WHAT THE EXERCISE ASKS ->
Pick out the lines below with "diese" and list them.

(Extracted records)
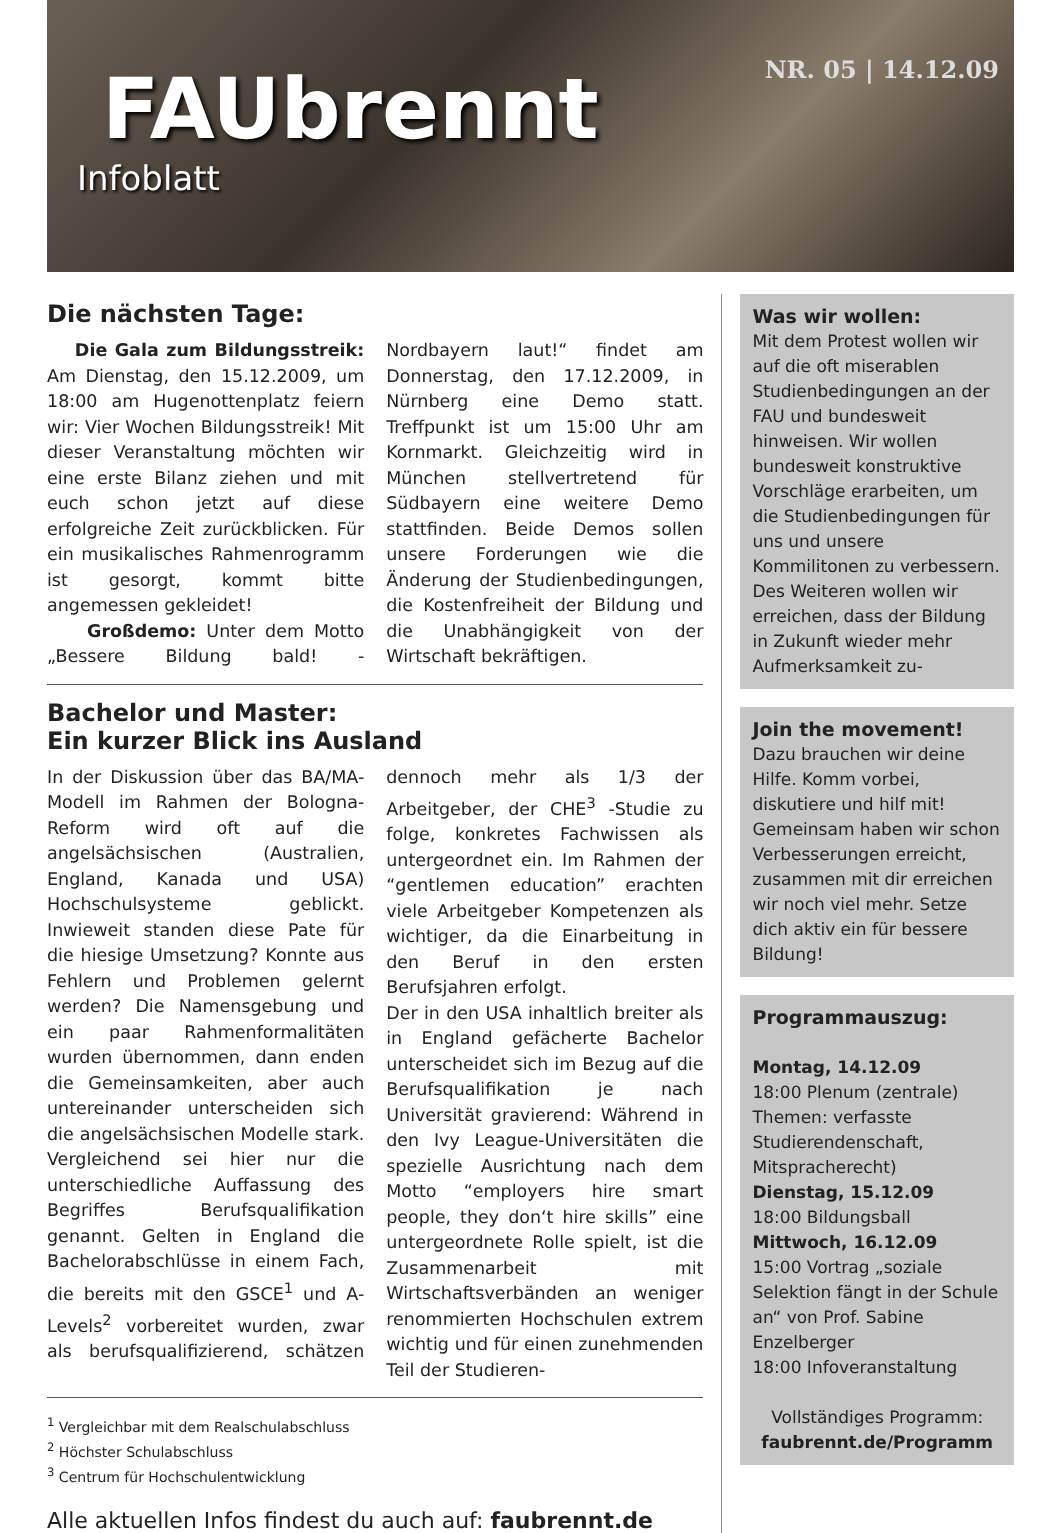NR. 05 | 14.12.09
FAUbrennt
Infoblatt
Die nächsten Tage:
Die Gala zum Bildungsstreik: Am Dienstag, den 15.12.2009, um 18:00 am Hugenottenplatz feiern wir: Vier Wochen Bildungsstreik! Mit dieser Veranstaltung möchten wir eine erste Bilanz ziehen und mit euch schon jetzt auf diese erfolgreiche Zeit zurückblicken. Für ein musikalisches Rahmenrogramm ist gesorgt, kommt bitte angemessen gekleidet!
Großdemo: Unter dem Motto „Bessere Bildung bald! - Nordbayern laut!“ findet am Donnerstag, den 17.12.2009, in Nürnberg eine Demo statt. Treffpunkt ist um 15:00 Uhr am Kornmarkt. Gleichzeitig wird in München stellvertretend für Südbayern eine weitere Demo stattfinden. Beide Demos sollen unsere Forderungen wie die Änderung der Studienbedingungen, die Kostenfreiheit der Bildung und die Unabhängigkeit von der Wirtschaft bekräftigen.
Bachelor und Master:
Ein kurzer Blick ins Ausland
In der Diskussion über das BA/MA-Modell im Rahmen der Bologna-Reform wird oft auf die angelsächsischen (Australien, England, Kanada und USA) Hochschulsysteme geblickt. Inwieweit standen diese Pate für die hiesige Umsetzung? Konnte aus Fehlern und Problemen gelernt werden? Die Namensgebung und ein paar Rahmenformalitäten wurden übernommen, dann enden die Gemeinsamkeiten, aber auch untereinander unterscheiden sich die angelsächsischen Modelle stark. Vergleichend sei hier nur die unterschiedliche Auffassung des Begriffes Berufsqualifikation genannt. Gelten in England die Bachelorabschlüsse in einem Fach, die bereits mit den GSCE<sup>1</sup> und A-Levels<sup>2</sup> vorbereitet wurden, zwar als berufsqualifizierend, schätzen dennoch mehr als 1/3 der Arbeitgeber, der CHE<sup>3</sup> -Studie zu folge, konkretes Fachwissen als untergeordnet ein. Im Rahmen der “gentlemen education” erachten viele Arbeitgeber Kompetenzen als wichtiger, da die Einarbeitung in den Beruf in den ersten Berufsjahren erfolgt.
Der in den USA inhaltlich breiter als in England gefächerte Bachelor unterscheidet sich im Bezug auf die Berufsqualifikation je nach Universität gravierend: Während in den Ivy League-Universitäten die spezielle Ausrichtung nach dem Motto “employers hire smart people, they don‘t hire skills” eine untergeordnete Rolle spielt, ist die Zusammenarbeit mit Wirtschaftsverbänden an weniger renommierten Hochschulen extrem wichtig und für einen zunehmenden Teil der Studieren-
<sup>1</sup> Vergleichbar mit dem Realschulabschluss
<sup>2</sup> Höchster Schulabschluss
<sup>3</sup> Centrum für Hochschulentwicklung
Alle aktuellen Infos findest du auch auf: faubrennt.de
Was wir wollen:
Mit dem Protest wollen wir auf die oft miserablen Studienbedingungen an der FAU und bundesweit hinweisen. Wir wollen bundesweit konstruktive Vorschläge erarbeiten, um die Studienbedingungen für uns und unsere Kommilitonen zu verbessern. Des Weiteren wollen wir erreichen, dass der Bildung in Zukunft wieder mehr Aufmerksamkeit zu-
Join the movement!
Dazu brauchen wir deine Hilfe. Komm vorbei, diskutiere und hilf mit! Gemeinsam haben wir schon Verbesserungen erreicht, zusammen mit dir erreichen wir noch viel mehr. Setze dich aktiv ein für bessere Bildung!
Programmauszug:
Montag, 14.12.09
18:00 Plenum (zentrale) Themen: verfasste Studierendenschaft, Mitspracherecht)
Dienstag, 15.12.09
18:00 Bildungsball
Mittwoch, 16.12.09
15:00 Vortrag „soziale Selektion fängt in der Schule an“ von Prof. Sabine Enzelberger
18:00 Infoveranstaltung
Vollständiges Programm:
faubrennt.de/Programm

EXERCISE RESULT ->
Die Gala zum Bildungsstreik: Am Dienstag, den 15.12.2009, um 18:00 am Hugenottenplatz feiern wir: Vier Wochen Bildungsstreik! Mit dieser Veranstaltung möchten wir eine erste Bilanz ziehen und mit euch schon jetzt auf diese erfolgreiche Zeit zurückblicken. Für ein musikalisches Rahmenrogramm ist gesorgt, kommt bitte angemessen gekleidet!
In der Diskussion über das BA/MA-Modell im Rahmen der Bologna-Reform wird oft auf die angelsächsischen (Australien, England, Kanada und USA) Hochschulsysteme geblickt. Inwieweit standen diese Pate für die hiesige Umsetzung? Konnte aus Fehlern und Problemen gelernt werden? Die Namensgebung und ein paar Rahmenformalitäten wurden übernommen, dann enden die Gemeinsamkeiten, aber auch untereinander unterscheiden sich die angelsächsischen Modelle stark. Vergleichend sei hier nur die unterschiedliche Auffassung des Begriffes Berufsqualifikation genannt. Gelten in England die Bachelorabschlüsse in einem Fach, die bereits mit den GSCE<sup>1</sup> und A-Levels<sup>2</sup> vorbereitet wurden, zwar als berufsqualifizierend, schätzen dennoch mehr als 1/3 der Arbeitgeber, der CHE<sup>3</sup> -Studie zu folge, konkretes Fachwissen als untergeordnet ein. Im Rahmen der “gentlemen education” erachten viele Arbeitgeber Kompetenzen als wichtiger, da die Einarbeitung in den Beruf in den ersten Berufsjahren erfolgt.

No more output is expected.